DATASET EXTRACT
++++

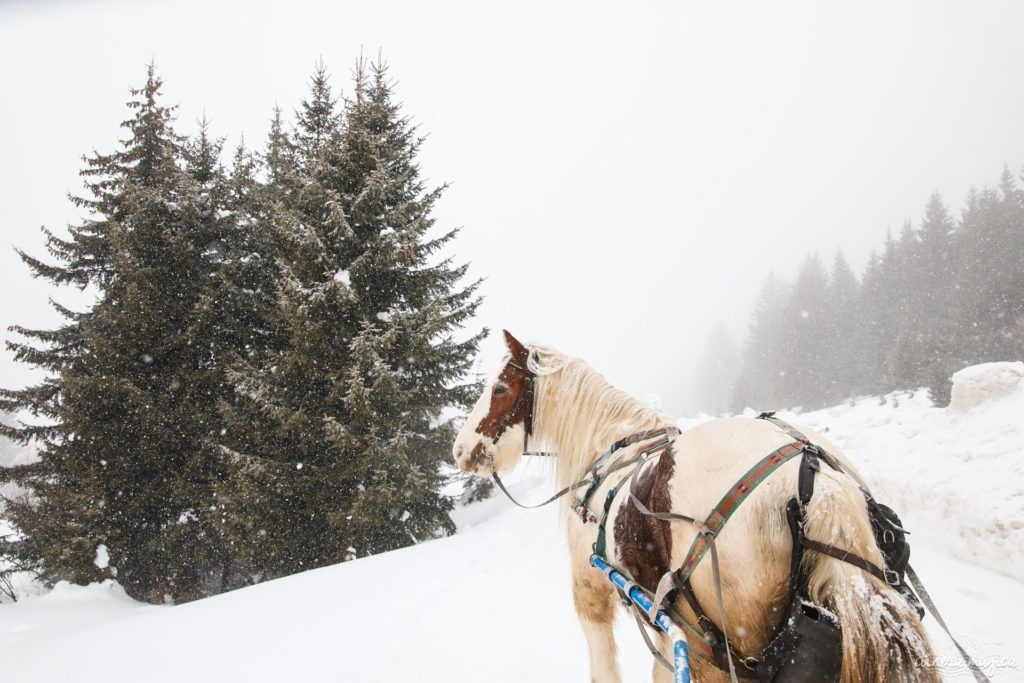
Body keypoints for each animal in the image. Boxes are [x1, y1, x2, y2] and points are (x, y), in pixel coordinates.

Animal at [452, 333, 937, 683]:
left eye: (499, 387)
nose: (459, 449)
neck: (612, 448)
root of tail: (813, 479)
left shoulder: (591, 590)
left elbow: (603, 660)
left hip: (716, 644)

++++

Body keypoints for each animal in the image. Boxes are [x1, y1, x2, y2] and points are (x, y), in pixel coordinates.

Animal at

++++

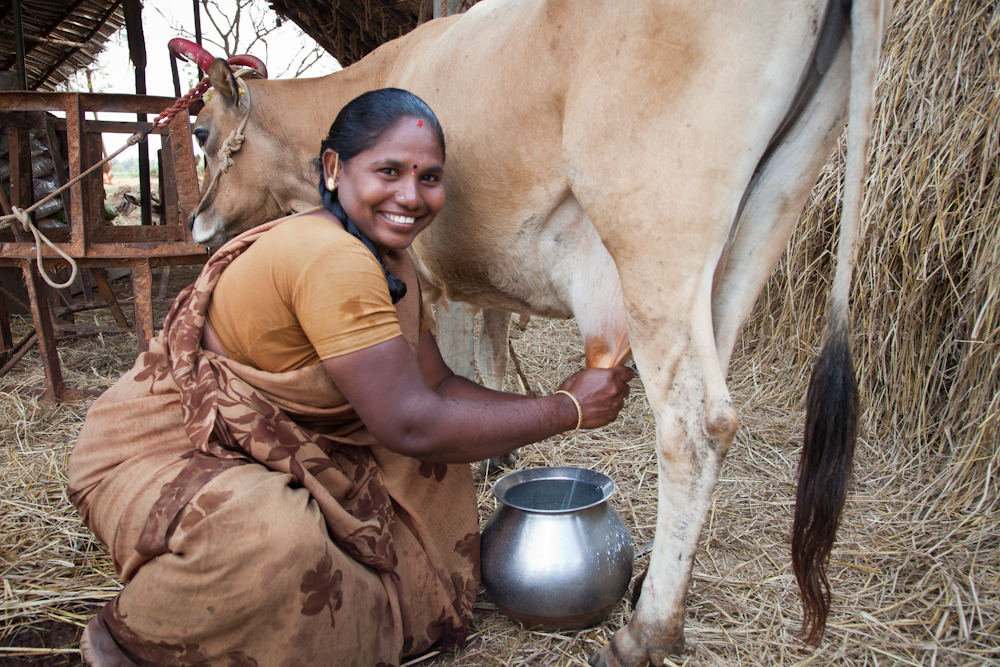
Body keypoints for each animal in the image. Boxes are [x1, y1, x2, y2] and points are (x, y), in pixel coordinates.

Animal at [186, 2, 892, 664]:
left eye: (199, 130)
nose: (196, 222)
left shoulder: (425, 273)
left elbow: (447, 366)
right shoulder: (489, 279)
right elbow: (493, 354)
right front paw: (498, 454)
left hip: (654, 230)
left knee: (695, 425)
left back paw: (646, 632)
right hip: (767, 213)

++++

ASSIGNMENT
Retype, exactly and in full, the lines above from the one containing "right front paw: (498, 454)" through the one containing "right hip: (767, 213)".

EXPECTED OUTPUT
right front paw: (498, 454)
left hip: (654, 230)
left knee: (695, 425)
left back paw: (646, 632)
right hip: (767, 213)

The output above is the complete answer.